─── SUPPLIED INFORMATION

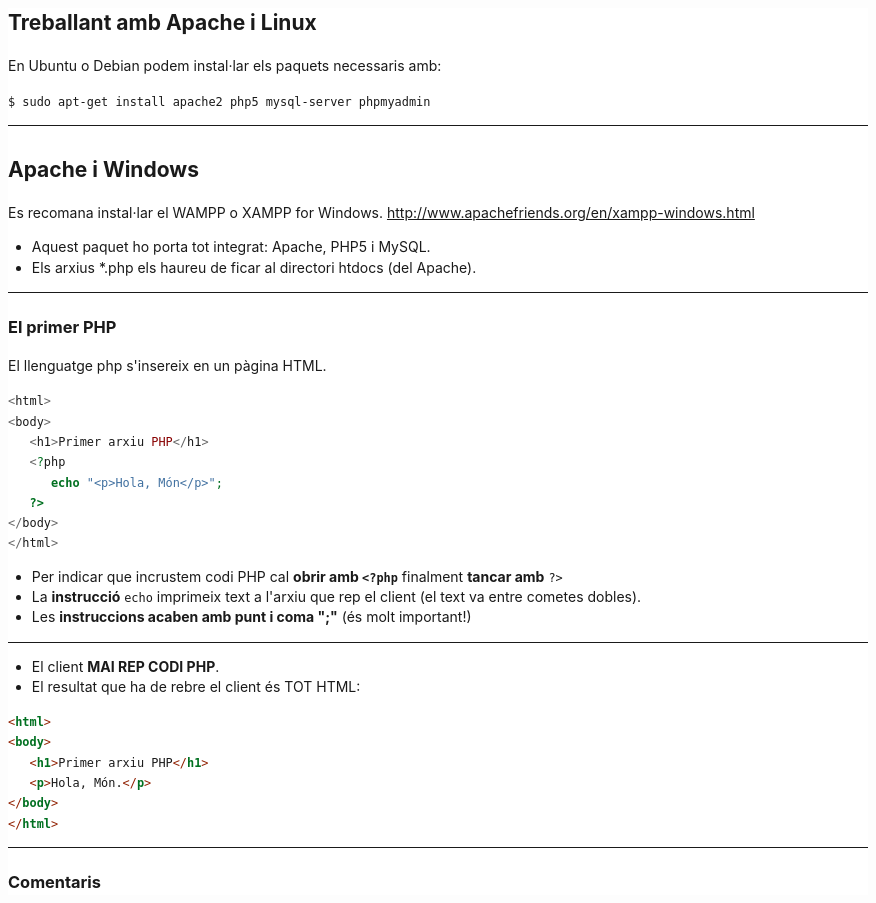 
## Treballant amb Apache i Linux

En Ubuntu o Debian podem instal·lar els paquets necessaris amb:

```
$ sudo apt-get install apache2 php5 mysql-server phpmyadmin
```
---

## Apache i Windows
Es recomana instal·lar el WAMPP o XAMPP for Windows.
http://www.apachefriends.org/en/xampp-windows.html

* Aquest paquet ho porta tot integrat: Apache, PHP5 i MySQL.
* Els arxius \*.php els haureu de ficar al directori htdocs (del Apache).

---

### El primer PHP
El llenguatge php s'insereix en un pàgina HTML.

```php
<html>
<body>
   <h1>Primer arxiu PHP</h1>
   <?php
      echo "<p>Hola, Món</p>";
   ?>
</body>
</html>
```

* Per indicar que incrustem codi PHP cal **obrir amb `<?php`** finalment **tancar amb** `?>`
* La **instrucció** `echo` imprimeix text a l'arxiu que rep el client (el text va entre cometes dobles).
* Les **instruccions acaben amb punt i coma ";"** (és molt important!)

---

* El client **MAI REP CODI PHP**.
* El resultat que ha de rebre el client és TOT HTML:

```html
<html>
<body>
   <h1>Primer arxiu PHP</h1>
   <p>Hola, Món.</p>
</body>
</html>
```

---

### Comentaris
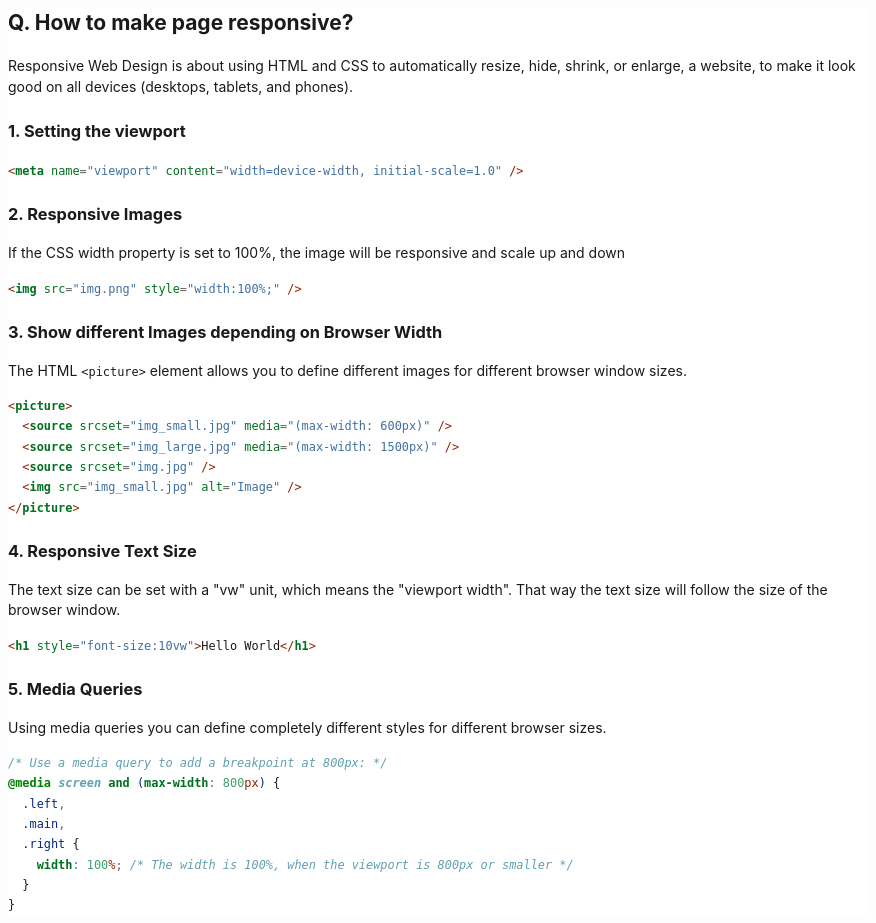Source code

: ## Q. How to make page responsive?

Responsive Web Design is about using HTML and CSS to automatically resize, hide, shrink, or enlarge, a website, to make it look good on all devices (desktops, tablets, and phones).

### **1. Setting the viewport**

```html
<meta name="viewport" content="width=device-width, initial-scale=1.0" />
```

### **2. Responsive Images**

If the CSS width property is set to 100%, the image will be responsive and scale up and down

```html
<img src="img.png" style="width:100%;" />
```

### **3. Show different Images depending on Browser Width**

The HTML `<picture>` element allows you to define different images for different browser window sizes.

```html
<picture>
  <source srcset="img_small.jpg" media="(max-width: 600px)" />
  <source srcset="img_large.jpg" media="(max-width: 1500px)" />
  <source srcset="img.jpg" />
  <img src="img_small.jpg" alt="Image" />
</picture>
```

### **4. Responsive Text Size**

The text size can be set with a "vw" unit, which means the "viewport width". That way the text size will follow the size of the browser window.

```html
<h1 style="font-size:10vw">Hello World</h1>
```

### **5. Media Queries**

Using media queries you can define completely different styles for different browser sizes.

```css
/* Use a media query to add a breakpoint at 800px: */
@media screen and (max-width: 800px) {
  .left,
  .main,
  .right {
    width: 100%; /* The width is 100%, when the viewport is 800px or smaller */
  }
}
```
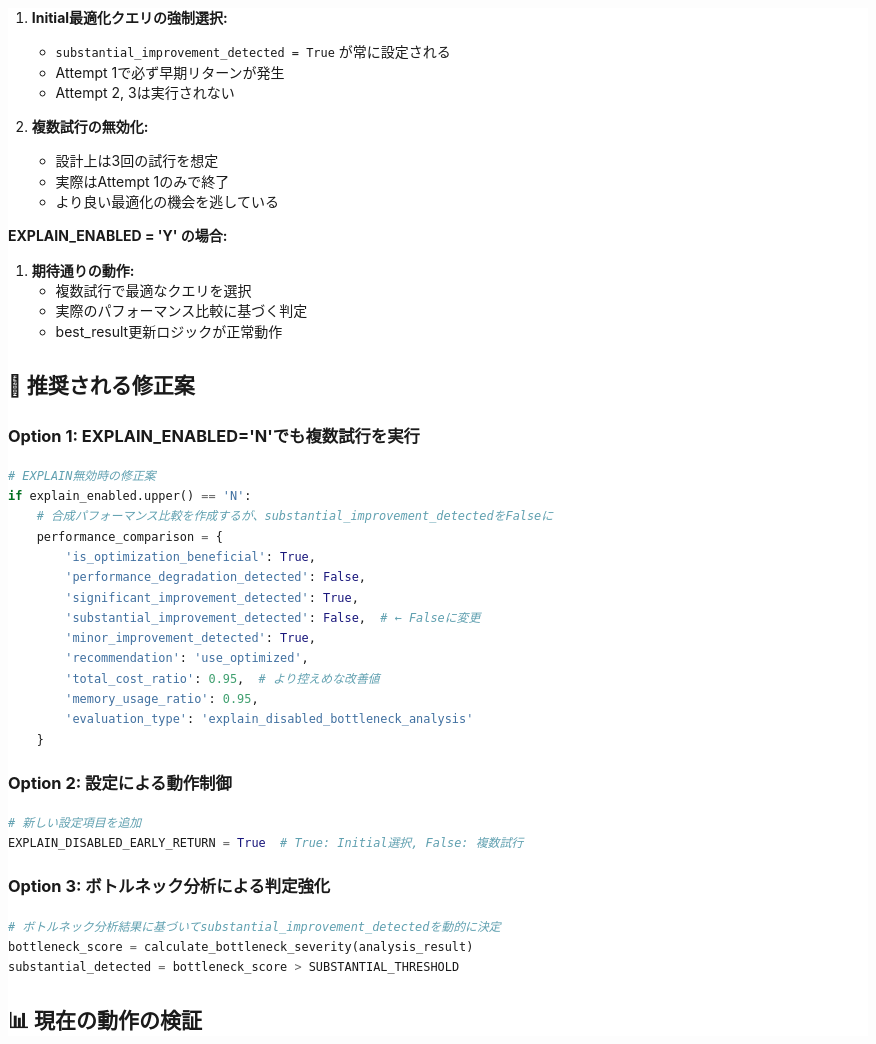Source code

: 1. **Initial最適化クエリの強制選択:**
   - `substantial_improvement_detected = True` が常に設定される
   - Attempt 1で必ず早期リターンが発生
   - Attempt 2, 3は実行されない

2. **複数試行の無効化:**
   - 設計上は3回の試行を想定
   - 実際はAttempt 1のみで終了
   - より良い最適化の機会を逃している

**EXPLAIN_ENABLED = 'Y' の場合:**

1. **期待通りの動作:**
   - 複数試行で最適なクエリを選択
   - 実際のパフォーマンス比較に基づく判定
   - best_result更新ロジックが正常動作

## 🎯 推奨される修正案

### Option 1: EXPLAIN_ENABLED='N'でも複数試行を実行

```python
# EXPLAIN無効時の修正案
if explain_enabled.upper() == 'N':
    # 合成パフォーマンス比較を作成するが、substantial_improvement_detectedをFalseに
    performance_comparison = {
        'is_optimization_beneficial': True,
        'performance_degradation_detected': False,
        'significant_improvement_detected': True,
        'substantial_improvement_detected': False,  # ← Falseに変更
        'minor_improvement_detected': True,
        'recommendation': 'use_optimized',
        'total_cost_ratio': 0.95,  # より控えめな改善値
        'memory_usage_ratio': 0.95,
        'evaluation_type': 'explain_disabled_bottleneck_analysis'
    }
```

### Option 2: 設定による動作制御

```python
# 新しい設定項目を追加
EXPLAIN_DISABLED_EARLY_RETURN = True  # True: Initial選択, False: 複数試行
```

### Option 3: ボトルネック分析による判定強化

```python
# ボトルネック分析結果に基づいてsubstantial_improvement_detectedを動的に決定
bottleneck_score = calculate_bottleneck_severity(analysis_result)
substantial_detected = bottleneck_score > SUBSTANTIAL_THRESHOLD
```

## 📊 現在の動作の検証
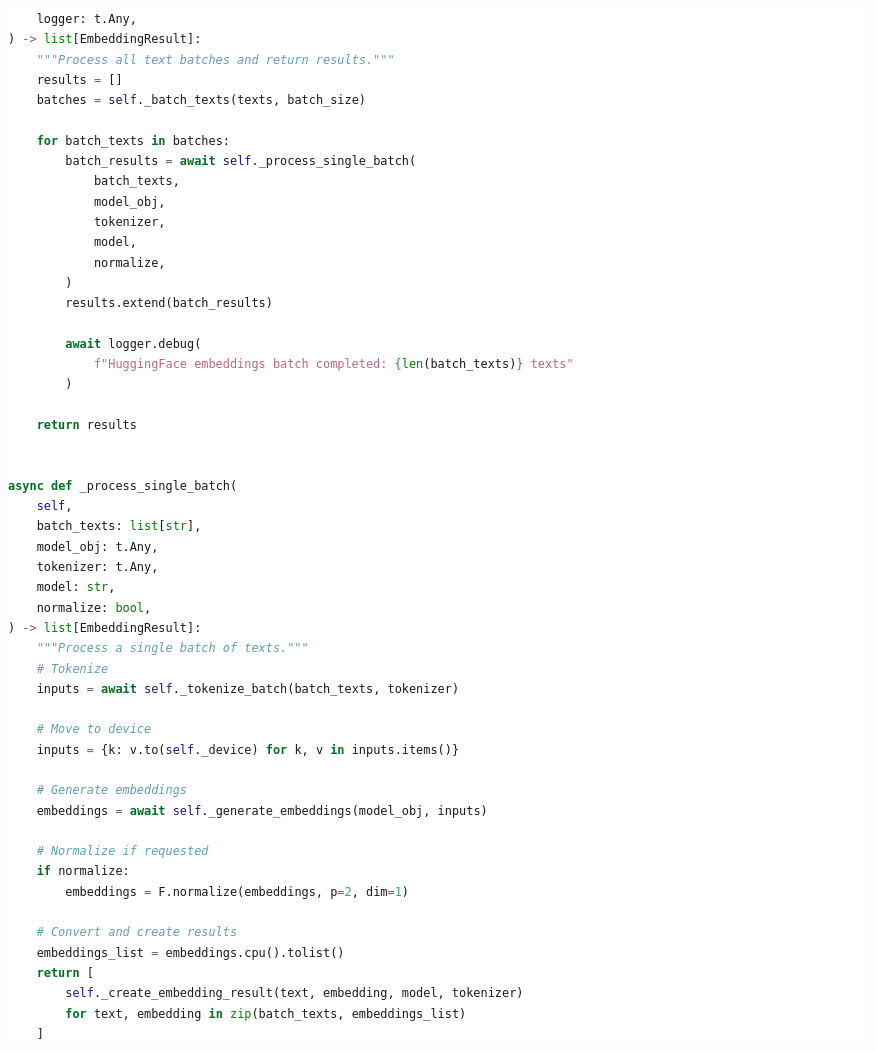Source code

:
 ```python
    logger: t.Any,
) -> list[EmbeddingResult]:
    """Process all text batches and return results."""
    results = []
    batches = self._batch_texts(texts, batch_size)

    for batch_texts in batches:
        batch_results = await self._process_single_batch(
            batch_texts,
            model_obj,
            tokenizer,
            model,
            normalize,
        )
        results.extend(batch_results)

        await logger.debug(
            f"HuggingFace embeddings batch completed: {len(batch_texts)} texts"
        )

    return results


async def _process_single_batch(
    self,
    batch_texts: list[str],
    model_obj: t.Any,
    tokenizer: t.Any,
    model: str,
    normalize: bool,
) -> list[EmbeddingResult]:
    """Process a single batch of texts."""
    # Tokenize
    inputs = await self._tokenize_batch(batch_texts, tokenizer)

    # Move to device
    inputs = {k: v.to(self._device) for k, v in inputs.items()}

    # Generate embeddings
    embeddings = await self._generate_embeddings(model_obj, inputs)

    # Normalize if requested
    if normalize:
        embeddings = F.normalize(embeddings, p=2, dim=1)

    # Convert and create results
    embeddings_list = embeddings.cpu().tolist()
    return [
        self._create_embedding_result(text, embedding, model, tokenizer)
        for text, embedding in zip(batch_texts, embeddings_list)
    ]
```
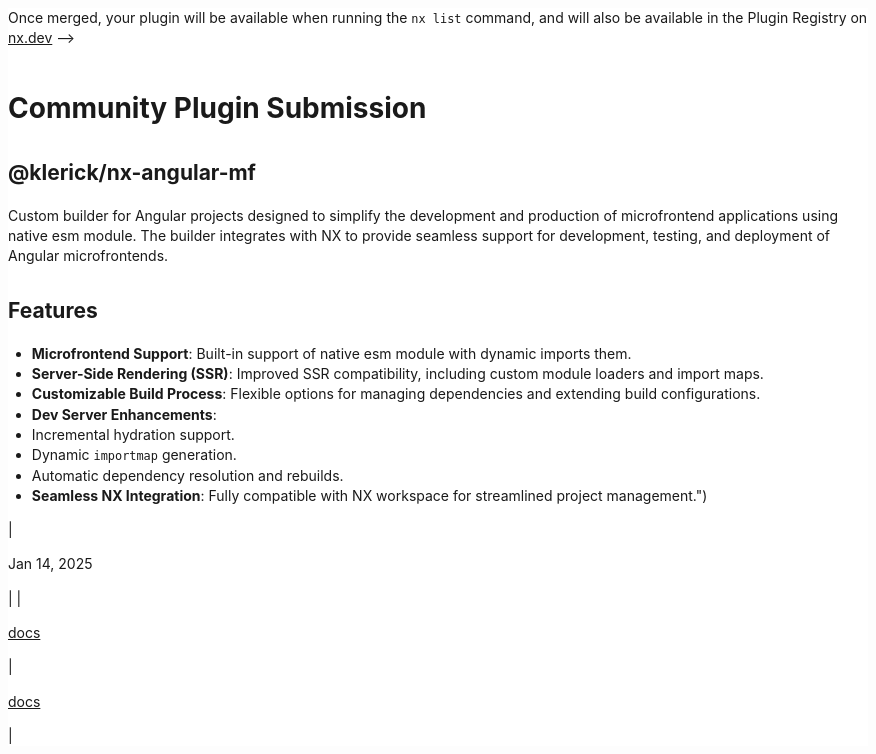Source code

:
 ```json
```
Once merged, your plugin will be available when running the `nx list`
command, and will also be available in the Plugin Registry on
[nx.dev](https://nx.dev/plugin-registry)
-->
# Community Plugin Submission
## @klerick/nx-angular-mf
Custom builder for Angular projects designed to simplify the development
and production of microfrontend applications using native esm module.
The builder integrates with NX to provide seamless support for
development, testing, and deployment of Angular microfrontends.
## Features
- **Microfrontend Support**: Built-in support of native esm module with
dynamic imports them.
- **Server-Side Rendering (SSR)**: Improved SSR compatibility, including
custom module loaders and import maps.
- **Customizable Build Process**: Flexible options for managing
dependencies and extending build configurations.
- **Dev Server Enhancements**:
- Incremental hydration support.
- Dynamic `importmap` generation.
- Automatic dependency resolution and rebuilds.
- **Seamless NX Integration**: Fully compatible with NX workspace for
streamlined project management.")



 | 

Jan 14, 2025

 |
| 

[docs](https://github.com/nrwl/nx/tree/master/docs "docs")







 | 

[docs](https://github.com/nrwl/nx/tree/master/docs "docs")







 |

──────

# TASK TO COMPLETE:
Every line of the data should be copied as it stands, without the images.

# THE COMPLETED TASK:
## Treballant amb Apache i Linux

En Ubuntu o Debian podem instal·lar els paquets necessaris amb:

```
$ sudo apt-get install apache2 php5 mysql-server phpmyadmin
```
---

## Apache i Windows
Es recomana instal·lar el WAMPP o XAMPP for Windows.
http://www.apachefriends.org/en/xampp-windows.html

* Aquest paquet ho porta tot integrat: Apache, PHP5 i MySQL.
* Els arxius \*.php els haureu de ficar al directori htdocs (del Apache).

---

### El primer PHP
El llenguatge php s'insereix en un pàgina HTML.

```php
<html>
<body>
   <h1>Primer arxiu PHP</h1>
   <?php
      echo "<p>Hola, Món</p>";
   ?>
</body>
</html>
```

* Per indicar que incrustem codi PHP cal **obrir amb `<?php`** finalment **tancar amb** `?>`
* La **instrucció** `echo` imprimeix text a l'arxiu que rep el client (el text va entre cometes dobles).
* Les **instruccions acaben amb punt i coma ";"** (és molt important!)

---

* El client **MAI REP CODI PHP**.
* El resultat que ha de rebre el client és TOT HTML:

```html
<html>
<body>
   <h1>Primer arxiu PHP</h1>
   <p>Hola, Món.</p>
</body>
</html>
```

---

### Comentaris
Source code

: ## Q. How to make page responsive?

Responsive Web Design is about using HTML and CSS to automatically resize, hide, shrink, or enlarge, a website, to make it look good on all devices (desktops, tablets, and phones).

### **1. Setting the viewport**

```html
<meta name="viewport" content="width=device-width, initial-scale=1.0" />
```

### **2. Responsive Images**

If the CSS width property is set to 100%, the image will be responsive and scale up and down

```html
<img src="img.png" style="width:100%;" />
```

### **3. Show different Images depending on Browser Width**

The HTML `<picture>` element allows you to define different images for different browser window sizes.

```html
<picture>
  <source srcset="img_small.jpg" media="(max-width: 600px)" />
  <source srcset="img_large.jpg" media="(max-width: 1500px)" />
  <source srcset="img.jpg" />
  <img src="img_small.jpg" alt="Image" />
</picture>
```

### **4. Responsive Text Size**

The text size can be set with a "vw" unit, which means the "viewport width". That way the text size will follow the size of the browser window.

```html
<h1 style="font-size:10vw">Hello World</h1>
```

### **5. Media Queries**

Using media queries you can define completely different styles for different browser sizes.

```css
/* Use a media query to add a breakpoint at 800px: */
@media screen and (max-width: 800px) {
  .left,
  .main,
  .right {
    width: 100%; /* The width is 100%, when the viewport is 800px or smaller */
  }
}
```
Source code

: 1. **Initial最適化クエリの強制選択:**
   - `substantial_improvement_detected = True` が常に設定される
   - Attempt 1で必ず早期リターンが発生
   - Attempt 2, 3は実行されない

2. **複数試行の無効化:**
   - 設計上は3回の試行を想定
   - 実際はAttempt 1のみで終了
   - より良い最適化の機会を逃している

**EXPLAIN_ENABLED = 'Y' の場合:**

1. **期待通りの動作:**
   - 複数試行で最適なクエリを選択
   - 実際のパフォーマンス比較に基づく判定
   - best_result更新ロジックが正常動作

## 🎯 推奨される修正案

### Option 1: EXPLAIN_ENABLED='N'でも複数試行を実行

```python
# EXPLAIN無効時の修正案
if explain_enabled.upper() == 'N':
    # 合成パフォーマンス比較を作成するが、substantial_improvement_detectedをFalseに
    performance_comparison = {
        'is_optimization_beneficial': True,
        'performance_degradation_detected': False,
        'significant_improvement_detected': True,
        'substantial_improvement_detected': False,  # ← Falseに変更
        'minor_improvement_detected': True,
        'recommendation': 'use_optimized',
        'total_cost_ratio': 0.95,  # より控えめな改善値
        'memory_usage_ratio': 0.95,
        'evaluation_type': 'explain_disabled_bottleneck_analysis'
    }
```

### Option 2: 設定による動作制御

```python
# 新しい設定項目を追加
EXPLAIN_DISABLED_EARLY_RETURN = True  # True: Initial選択, False: 複数試行
```

### Option 3: ボトルネック分析による判定強化

```python
# ボトルネック分析結果に基づいてsubstantial_improvement_detectedを動的に決定
bottleneck_score = calculate_bottleneck_severity(analysis_result)
substantial_detected = bottleneck_score > SUBSTANTIAL_THRESHOLD
```

## 📊 現在の動作の検証
Source code

:
 ```python
    logger: t.Any,
) -> list[EmbeddingResult]:
    """Process all text batches and return results."""
    results = []
    batches = self._batch_texts(texts, batch_size)

    for batch_texts in batches:
        batch_results = await self._process_single_batch(
            batch_texts,
            model_obj,
            tokenizer,
            model,
            normalize,
        )
        results.extend(batch_results)

        await logger.debug(
            f"HuggingFace embeddings batch completed: {len(batch_texts)} texts"
        )

    return results


async def _process_single_batch(
    self,
    batch_texts: list[str],
    model_obj: t.Any,
    tokenizer: t.Any,
    model: str,
    normalize: bool,
) -> list[EmbeddingResult]:
    """Process a single batch of texts."""
    # Tokenize
    inputs = await self._tokenize_batch(batch_texts, tokenizer)

    # Move to device
    inputs = {k: v.to(self._device) for k, v in inputs.items()}

    # Generate embeddings
    embeddings = await self._generate_embeddings(model_obj, inputs)

    # Normalize if requested
    if normalize:
        embeddings = F.normalize(embeddings, p=2, dim=1)

    # Convert and create results
    embeddings_list = embeddings.cpu().tolist()
    return [
        self._create_embedding_result(text, embedding, model, tokenizer)
        for text, embedding in zip(batch_texts, embeddings_list)
    ]
```
Source code

:
 ```json
```
Once merged, your plugin will be available when running the `nx list`
command, and will also be available in the Plugin Registry on
[nx.dev](https://nx.dev/plugin-registry)
-->
# Community Plugin Submission
## @klerick/nx-angular-mf
Custom builder for Angular projects designed to simplify the development
and production of microfrontend applications using native esm module.
The builder integrates with NX to provide seamless support for
development, testing, and deployment of Angular microfrontends.
## Features
- **Microfrontend Support**: Built-in support of native esm module with
dynamic imports them.
- **Server-Side Rendering (SSR)**: Improved SSR compatibility, including
custom module loaders and import maps.
- **Customizable Build Process**: Flexible options for managing
dependencies and extending build configurations.
- **Dev Server Enhancements**:
- Incremental hydration support.
- Dynamic `importmap` generation.
- Automatic dependency resolution and rebuilds.
- **Seamless NX Integration**: Fully compatible with NX workspace for
streamlined project management.")



 | 

Jan 14, 2025

 |
| 

[docs](https://github.com/nrwl/nx/tree/master/docs "docs")







 | 

[docs](https://github.com/nrwl/nx/tree/master/docs "docs")







 |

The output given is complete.